Goal of the exercise → Take each line of the data that contains the string "Left" and copy it.

Keypoint coordinate data →

%%

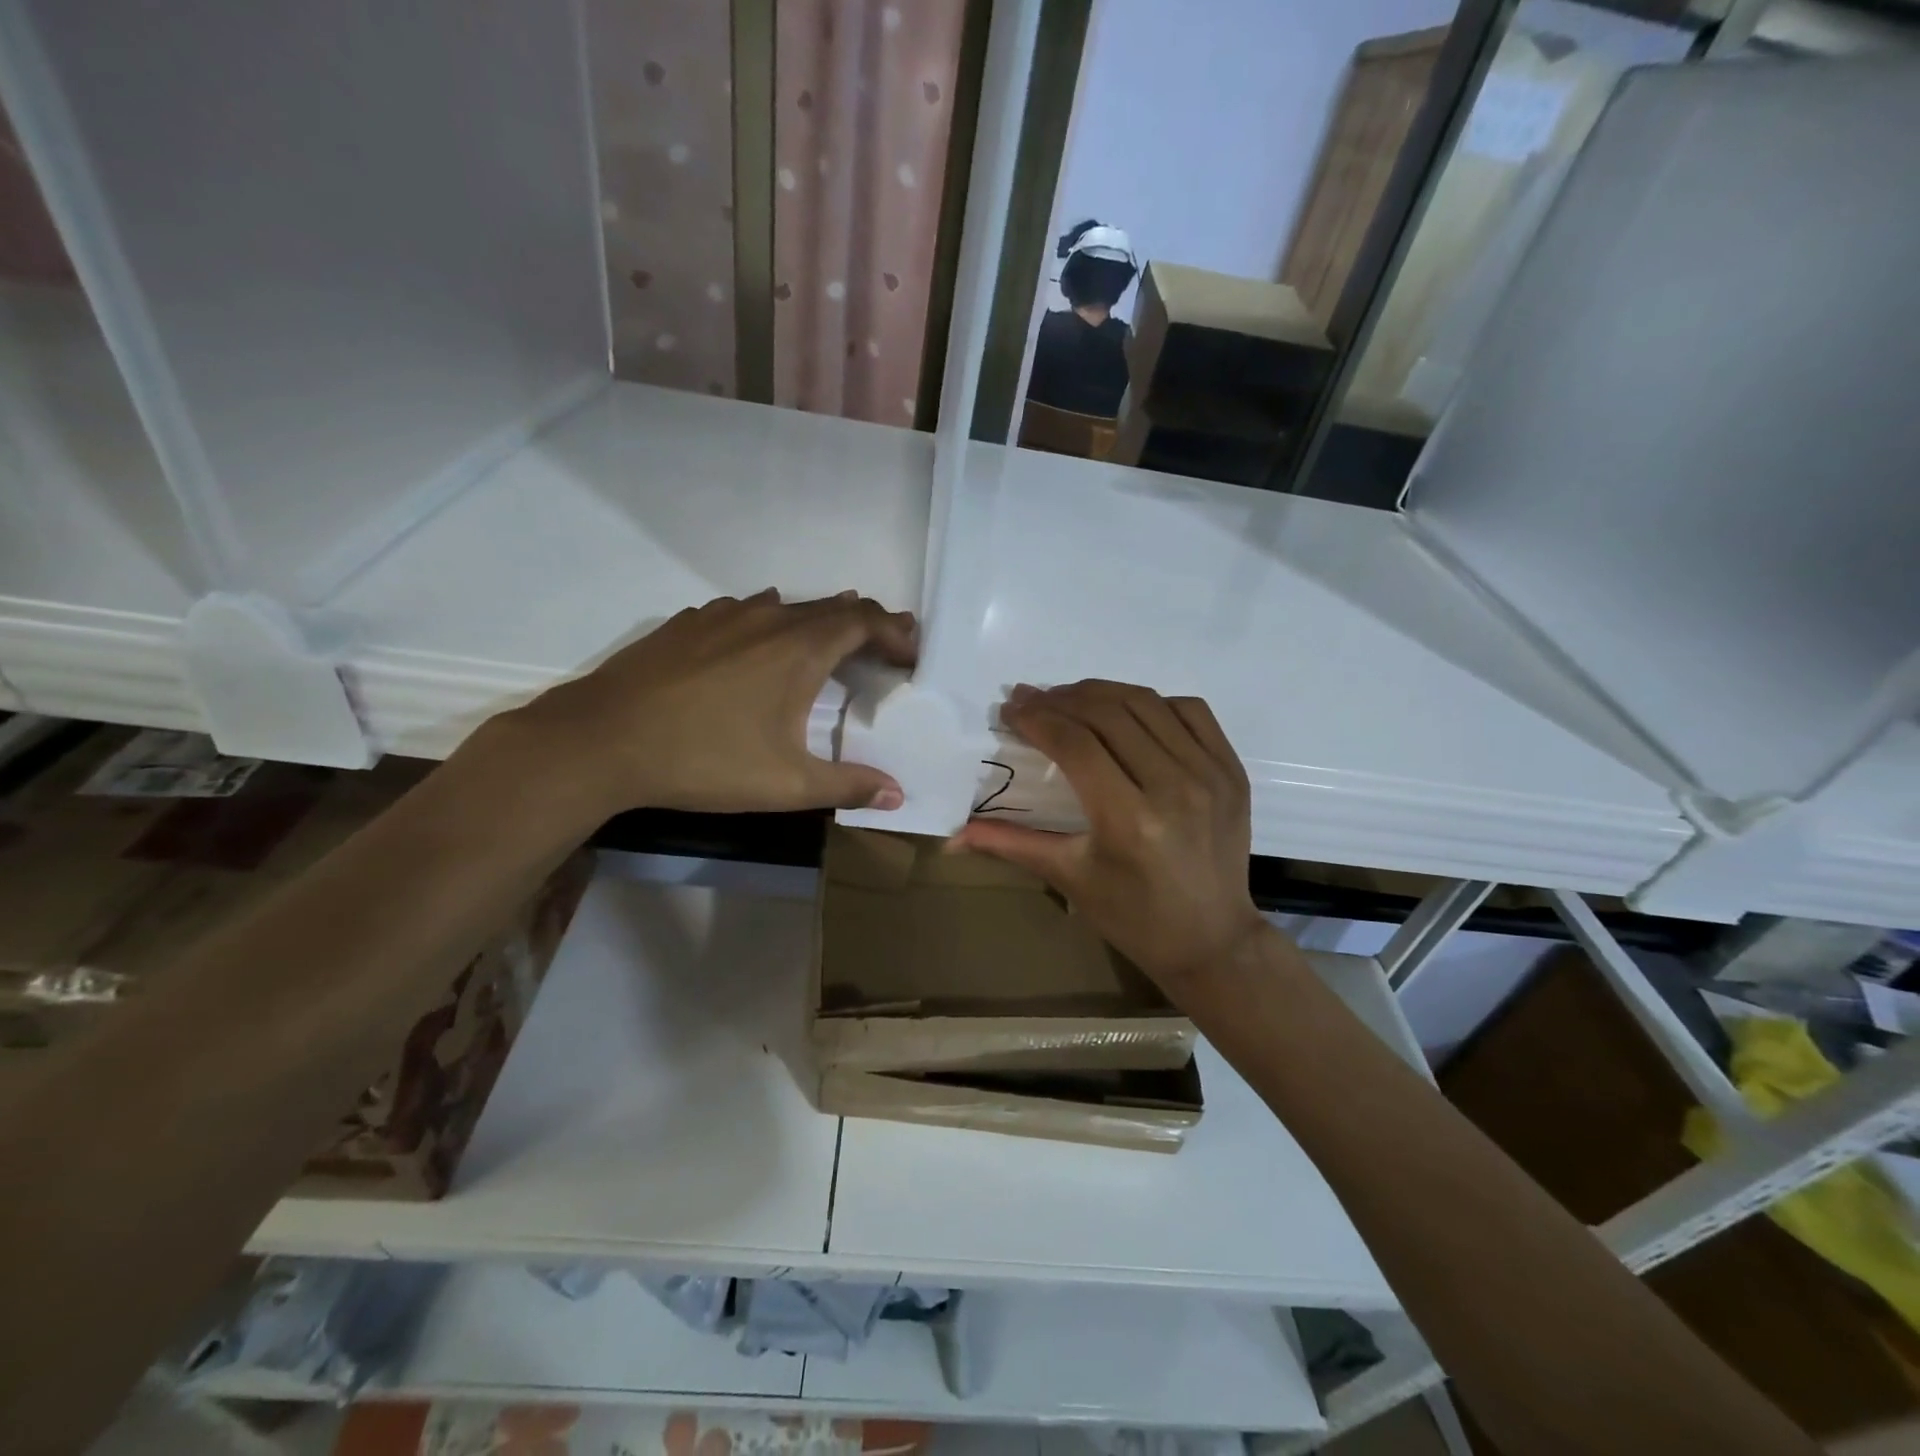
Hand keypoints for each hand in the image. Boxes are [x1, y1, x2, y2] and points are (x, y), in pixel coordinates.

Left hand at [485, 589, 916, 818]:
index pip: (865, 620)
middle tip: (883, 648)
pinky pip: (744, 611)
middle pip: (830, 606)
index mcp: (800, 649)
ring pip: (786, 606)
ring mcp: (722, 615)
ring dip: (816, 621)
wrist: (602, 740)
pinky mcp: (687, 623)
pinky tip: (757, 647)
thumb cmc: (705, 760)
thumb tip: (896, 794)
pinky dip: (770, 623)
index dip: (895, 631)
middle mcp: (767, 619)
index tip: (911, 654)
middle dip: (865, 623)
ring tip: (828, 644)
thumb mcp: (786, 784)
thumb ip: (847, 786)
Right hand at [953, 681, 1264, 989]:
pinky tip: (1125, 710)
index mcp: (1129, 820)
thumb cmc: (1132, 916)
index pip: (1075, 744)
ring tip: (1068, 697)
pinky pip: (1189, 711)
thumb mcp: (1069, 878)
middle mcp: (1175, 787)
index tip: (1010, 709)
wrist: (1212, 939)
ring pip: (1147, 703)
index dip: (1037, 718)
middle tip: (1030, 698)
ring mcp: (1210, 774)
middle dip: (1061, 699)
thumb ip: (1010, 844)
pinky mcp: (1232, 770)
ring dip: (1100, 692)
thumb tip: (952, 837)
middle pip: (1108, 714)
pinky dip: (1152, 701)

%%
%%

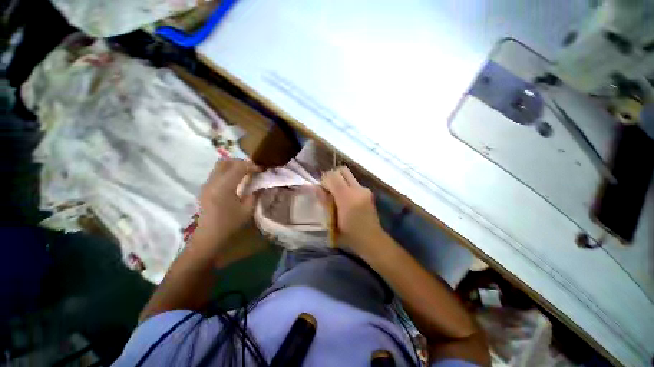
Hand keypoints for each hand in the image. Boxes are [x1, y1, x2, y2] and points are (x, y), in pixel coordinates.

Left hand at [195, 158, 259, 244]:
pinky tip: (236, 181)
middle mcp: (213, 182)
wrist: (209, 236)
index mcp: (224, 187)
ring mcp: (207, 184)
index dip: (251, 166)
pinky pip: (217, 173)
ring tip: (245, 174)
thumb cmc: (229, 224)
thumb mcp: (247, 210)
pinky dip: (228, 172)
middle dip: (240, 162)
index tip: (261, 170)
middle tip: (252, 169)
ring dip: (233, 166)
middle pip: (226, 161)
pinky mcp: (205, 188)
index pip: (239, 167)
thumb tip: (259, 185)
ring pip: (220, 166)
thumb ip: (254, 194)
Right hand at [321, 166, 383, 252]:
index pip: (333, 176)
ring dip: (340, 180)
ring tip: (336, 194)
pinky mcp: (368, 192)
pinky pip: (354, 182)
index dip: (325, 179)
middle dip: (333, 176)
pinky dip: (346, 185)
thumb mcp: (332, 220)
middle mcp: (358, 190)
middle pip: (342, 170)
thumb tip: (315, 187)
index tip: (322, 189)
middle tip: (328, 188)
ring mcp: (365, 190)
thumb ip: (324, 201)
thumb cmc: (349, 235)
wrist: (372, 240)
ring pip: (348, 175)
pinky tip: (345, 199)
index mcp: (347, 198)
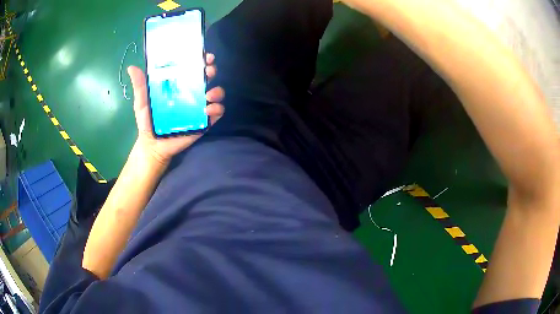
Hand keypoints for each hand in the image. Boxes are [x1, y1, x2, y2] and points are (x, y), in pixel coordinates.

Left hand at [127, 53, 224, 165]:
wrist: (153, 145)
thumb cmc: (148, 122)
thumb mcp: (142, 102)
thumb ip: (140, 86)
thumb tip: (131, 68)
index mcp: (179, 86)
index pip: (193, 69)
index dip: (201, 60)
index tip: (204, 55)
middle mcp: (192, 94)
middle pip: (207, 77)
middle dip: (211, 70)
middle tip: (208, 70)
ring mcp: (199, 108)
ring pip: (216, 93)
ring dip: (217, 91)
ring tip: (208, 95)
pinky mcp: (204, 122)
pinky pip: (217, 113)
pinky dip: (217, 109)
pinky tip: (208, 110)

%%
%%

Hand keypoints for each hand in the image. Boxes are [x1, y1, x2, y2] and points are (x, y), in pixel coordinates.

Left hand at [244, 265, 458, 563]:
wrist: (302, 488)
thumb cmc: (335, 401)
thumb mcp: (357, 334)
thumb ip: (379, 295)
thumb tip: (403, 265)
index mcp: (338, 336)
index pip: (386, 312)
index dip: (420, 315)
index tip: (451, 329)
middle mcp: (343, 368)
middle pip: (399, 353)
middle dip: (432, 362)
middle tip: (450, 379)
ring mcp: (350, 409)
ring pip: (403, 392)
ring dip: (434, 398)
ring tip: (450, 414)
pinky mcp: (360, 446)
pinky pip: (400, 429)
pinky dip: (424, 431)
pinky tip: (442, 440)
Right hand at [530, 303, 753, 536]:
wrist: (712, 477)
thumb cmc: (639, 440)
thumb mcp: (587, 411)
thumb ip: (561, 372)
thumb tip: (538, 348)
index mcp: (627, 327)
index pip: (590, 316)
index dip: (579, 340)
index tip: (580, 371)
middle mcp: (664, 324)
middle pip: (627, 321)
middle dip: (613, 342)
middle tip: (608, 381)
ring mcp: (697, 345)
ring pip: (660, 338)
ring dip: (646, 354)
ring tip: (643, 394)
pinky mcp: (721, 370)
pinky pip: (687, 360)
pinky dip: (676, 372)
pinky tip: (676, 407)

%%

Problem solution →
Left hand at [485, 589, 916, 818]:
Left hand at [195, 158, 259, 244]:
Left hand at [127, 53, 224, 165]:
Left hand at [244, 265, 458, 563]:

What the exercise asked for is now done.